= WORK ORDER =
Once the pictures are set aside, retype the remaining entries exactly.
-=-=-=-=-
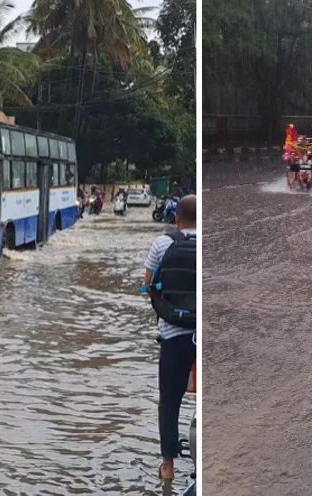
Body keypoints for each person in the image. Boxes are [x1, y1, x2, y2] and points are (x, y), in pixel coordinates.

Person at [143, 195, 196, 482]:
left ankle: (168, 466)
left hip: (173, 334)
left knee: (170, 401)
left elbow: (148, 284)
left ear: (177, 218)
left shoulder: (163, 243)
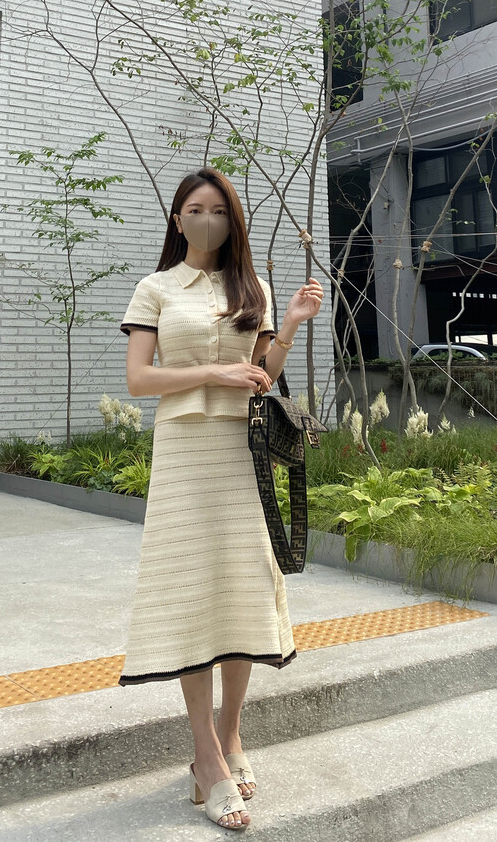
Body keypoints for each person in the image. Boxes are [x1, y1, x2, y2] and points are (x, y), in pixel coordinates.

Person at [118, 167, 324, 832]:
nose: (206, 219)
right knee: (192, 590)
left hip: (242, 451)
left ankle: (231, 733)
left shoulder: (252, 287)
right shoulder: (155, 287)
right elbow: (139, 379)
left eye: (218, 210)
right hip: (185, 451)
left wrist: (287, 325)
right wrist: (212, 371)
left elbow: (262, 375)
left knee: (240, 586)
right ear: (177, 218)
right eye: (195, 208)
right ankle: (205, 758)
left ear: (233, 220)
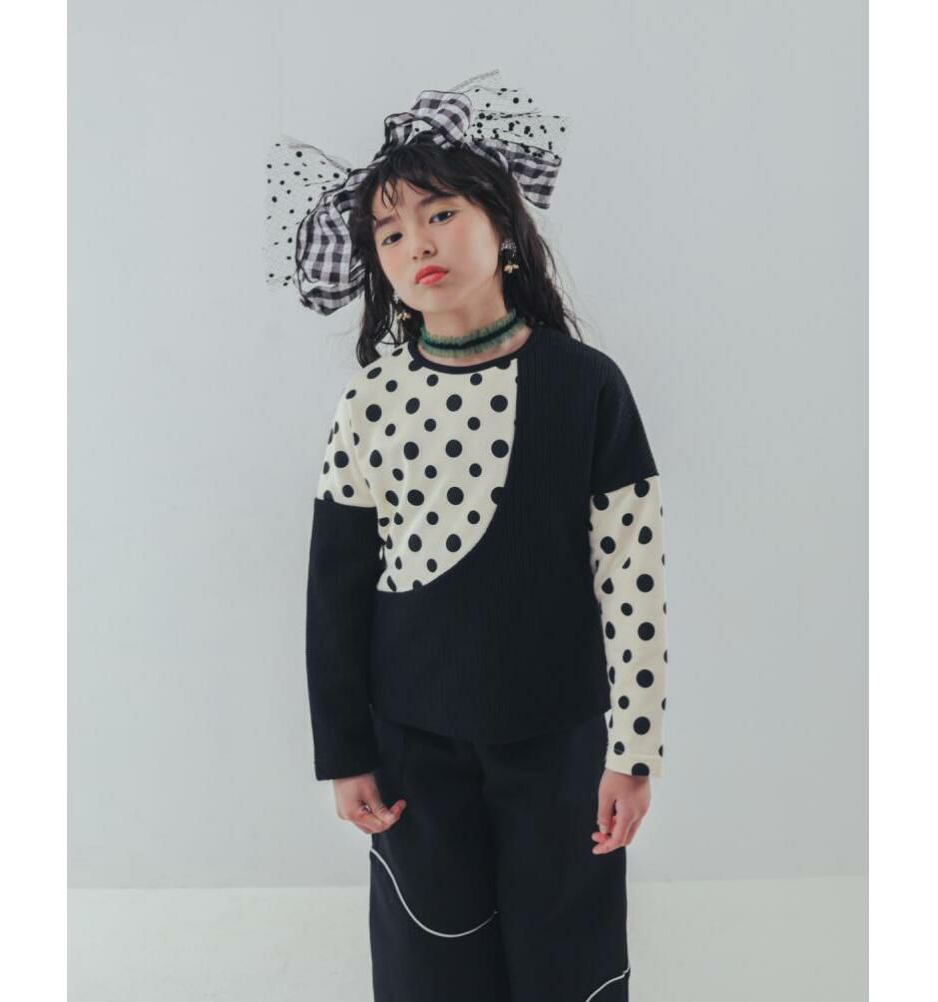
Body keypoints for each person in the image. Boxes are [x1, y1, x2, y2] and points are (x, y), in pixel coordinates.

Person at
-=-=-=-=-
= SOLUTION TO THE PROBLEM =
Body keypoints for each person in the image. Boxes are [x1, y1, x2, y2] and points are (x, y), in pixel coordinates.

Person at [143, 195, 196, 482]:
left ankle: (168, 466)
left hip: (173, 334)
left knee: (170, 401)
left elbow: (148, 284)
left ear: (177, 218)
left shoulder: (163, 243)
Body keypoints for each person in the image. Boxes are [x1, y1, x2, y2] and points are (x, y), in pixel coordinates.

Person at [118, 167, 324, 832]:
nose: (206, 219)
right knee: (192, 590)
left hip: (242, 451)
left ankle: (231, 733)
left shoulder: (252, 287)
right shoulder: (155, 287)
right elbow: (139, 379)
left eye: (218, 210)
right hip: (185, 451)
left wrist: (287, 325)
right wrist: (212, 371)
left elbow: (262, 375)
left knee: (240, 586)
right ear: (177, 218)
right eye: (195, 208)
right ankle: (205, 758)
left ear: (233, 220)
Body keypoints for each person in the image. Boxes are [x1, y1, x2, y2] and points are (x, y), in pixel coordinates.

Person at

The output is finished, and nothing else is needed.